Note: The footprint is an illustrative teaching case following book convention (Ch. 10.2c), not real tick data — tick-level order flow is not freely available. The numbers illustrate the mechanics; they are not a trading signal. The risk disclosure applies.
The proof: volume without price effect
The signature of absorption is three things that appear together:
- Maximum volume, minimum progress. The level with the largest activity (5118) moves the price the least. The greatest effort meets the smallest effect.
- Delta divergence. The delta is deeply negative while the price refuses to fall. Aggression and direction part ways.
- The bar closes against its delta. A total delta of −315 says "the sellers were more aggressive" — the close near the high says "and lost anyway."
When the strongest selling pressure no longer moves the price, the other side is bigger. It just shows itself not aggressively but passively — as a wall the supply runs into. This is exactly what the daily candle hides: it shows a long wick and calls it "rejection." The footprint shows who did the rejecting, and at what size.
When absorption misleads
Absorption is a thesis, not a guarantee. Four things devalue it if you read it blindly:
- One bar is no proof. Absorption needs confirmation — the next bar has to hold the intake, with a higher low and follow-through buying. Without follow-through it was only a pause.
- The absorber can be overrun. Sometimes the passive order is not large enough. Then the price breaks through after all, and the supposed floor becomes a trap. Size beats size.

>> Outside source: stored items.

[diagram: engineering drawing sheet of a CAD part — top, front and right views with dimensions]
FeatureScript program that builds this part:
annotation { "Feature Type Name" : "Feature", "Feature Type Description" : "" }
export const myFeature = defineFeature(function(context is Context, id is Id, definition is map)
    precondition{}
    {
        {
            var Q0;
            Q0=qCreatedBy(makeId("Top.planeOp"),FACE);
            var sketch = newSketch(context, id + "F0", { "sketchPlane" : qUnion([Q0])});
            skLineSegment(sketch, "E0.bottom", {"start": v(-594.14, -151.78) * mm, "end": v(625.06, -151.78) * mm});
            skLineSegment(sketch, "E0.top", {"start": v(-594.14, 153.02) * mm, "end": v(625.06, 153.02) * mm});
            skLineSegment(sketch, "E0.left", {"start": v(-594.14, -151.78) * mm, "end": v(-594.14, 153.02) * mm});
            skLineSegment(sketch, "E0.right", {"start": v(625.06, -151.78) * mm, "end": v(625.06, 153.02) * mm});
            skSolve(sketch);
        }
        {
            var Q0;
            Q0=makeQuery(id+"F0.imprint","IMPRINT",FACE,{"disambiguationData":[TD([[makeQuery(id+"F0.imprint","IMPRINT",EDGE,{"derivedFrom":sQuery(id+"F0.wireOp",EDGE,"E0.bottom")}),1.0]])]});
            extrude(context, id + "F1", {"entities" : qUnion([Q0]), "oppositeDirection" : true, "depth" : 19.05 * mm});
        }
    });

- Context decides. Absorption at a random level is noise. At a Value Area Low, a POC or an accumulation range it is a signal. Order flow without the layers above it is blind.
- Thin liquidity deceives. In illiquid phases, small prints look like absorption without being it. Magnitude only counts relative to the instrument's normal turnover.
Back to the deep-red delta. The beginner reads aggression as direction: a lot of selling, so down. The professional reads aggression against effect: a lot of selling, no progress, so someone bigger is standing there. Volume alone says nothing. Only the question "what did it move?" turns numbers into a reading — and a red wall into a floor.